WORK REQUEST 1
According to the passage on the xanthophyll cycle, why does this enzymatic cycle help protect the photosynthetic machinery?
WORK REQUEST 2
Reproduce word for word the part of the xanthophyll cycle passage that opens with the words containing "In higher plants, there" and closes with "epoxidase (EC 1.14.15.21).".
WORK REQUEST 3
Answer these questions from the passage on the xanthophyll cycle:
(a) Which enzyme converts violaxanthin to zeaxanthin?
(b) Which three carotenoid pigments are active in the xanthophyll cycle of higher plants?
(c) In dinoflagellates, what is diadinoxanthin transformed into under high-light conditions?

TEXT FOR ANALYSIS
>>>

The xanthophyll cycle involves the enzymatic removal of epoxy groups from xanthophylls (e.g. violaxanthin, antheraxanthin, diadinoxanthin) to create so-called de-epoxidised xanthophylls (e.g. diatoxanthin, zeaxanthin). These enzymatic cycles were found to play a key role in stimulating energy dissipation within light-harvesting antenna proteins by non-photochemical quenching- a mechanism to reduce the amount of energy that reaches the photosynthetic reaction centers. Non-photochemical quenching is one of the main ways of protecting against photoinhibition.
In higher plants, there are three carotenoid pigments that are active in the xanthophyll cycle: violaxanthin, antheraxanthin, and zeaxanthin. During light stress, violaxanthin is converted, i.e. reduced, to zeaxanthin via the intermediate antheraxanthin, which plays a direct photoprotective role acting as a lipid-protective anti-oxidant and by stimulating non-photochemical quenching within light-harvesting proteins. This conversion of violaxanthin to zeaxanthin is done by the enzyme violaxanthin de-epoxidase (EC 1.23.5.1), while the reverse reaction, i.e. oxidation, is performed by zeaxanthin epoxidase (EC 1.14.15.21).

In diatoms and dinoflagellates, the xanthophyll cycle consists of the pigment diadinoxanthin, which is transformed into diatoxanthin (diatoms) or dinoxanthin (dinoflagellates) under high-light conditions.

<<<

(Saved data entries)
>>>

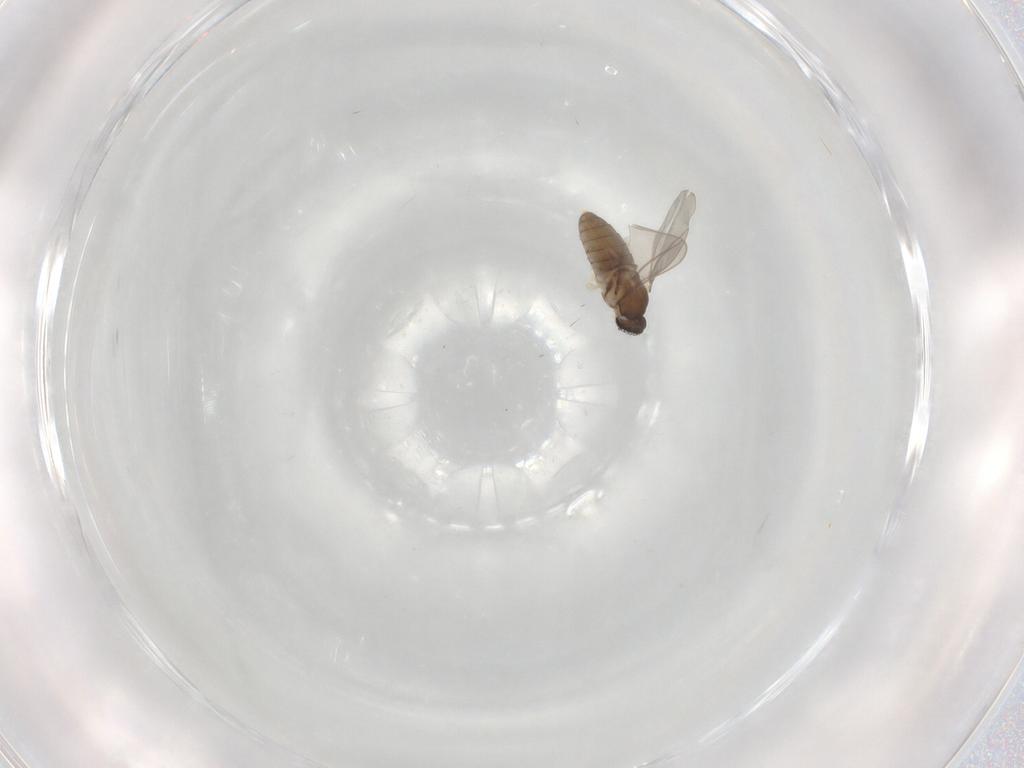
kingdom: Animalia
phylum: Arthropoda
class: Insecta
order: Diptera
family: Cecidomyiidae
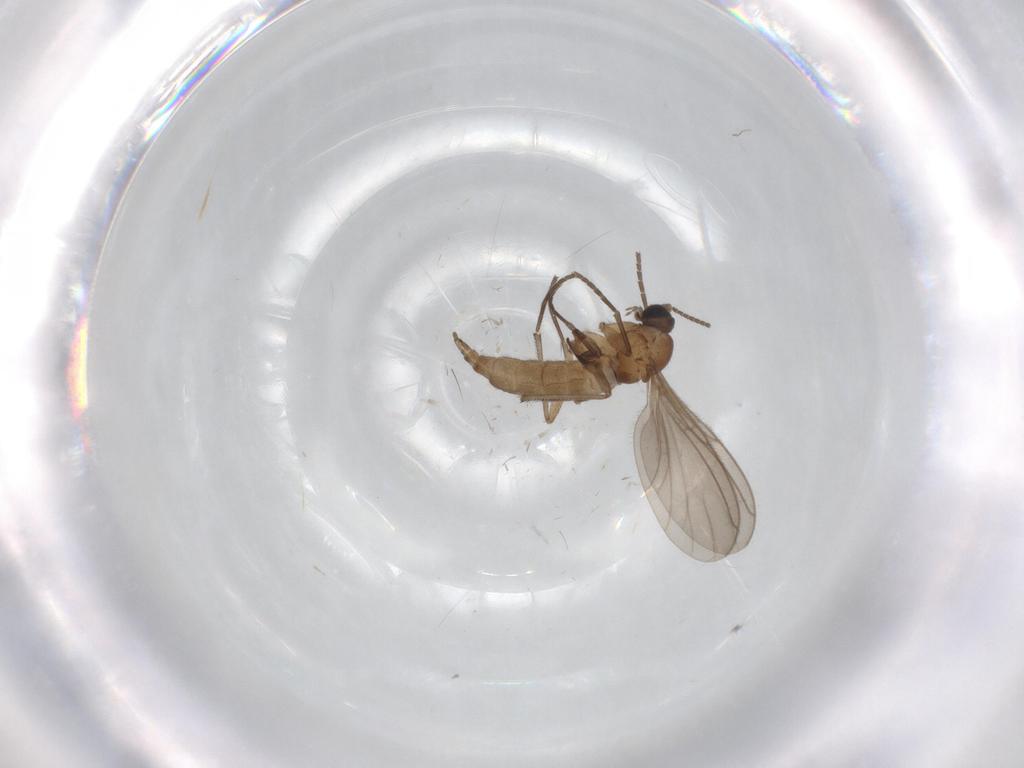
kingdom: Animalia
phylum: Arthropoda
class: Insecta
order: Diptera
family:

<<<

ANSWER SECTION 1
The cycle stimulates energy dissipation within light-harvesting antenna proteins by non-photochemical quenching, which reduces the amount of energy that reaches the photosynthetic reaction centers. Non-photochemical quenching is one of the main ways of protecting against photoinhibition.

ANSWER SECTION 2
In higher plants, there are three carotenoid pigments that are active in the xanthophyll cycle: violaxanthin, antheraxanthin, and zeaxanthin. During light stress, violaxanthin is converted, i.e. reduced, to zeaxanthin via the intermediate antheraxanthin, which plays a direct photoprotective role acting as a lipid-protective anti-oxidant and by stimulating non-photochemical quenching within light-harvesting proteins. This conversion of violaxanthin to zeaxanthin is done by the enzyme violaxanthin de-epoxidase (EC 1.23.5.1), while the reverse reaction, i.e. oxidation, is performed by zeaxanthin epoxidase (EC 1.14.15.21).

ANSWER SECTION 3
(a) Violaxanthin de-epoxidase (EC 1.23.5.1)
(b) Violaxanthin, antheraxanthin, and zeaxanthin
(c) Dinoxanthin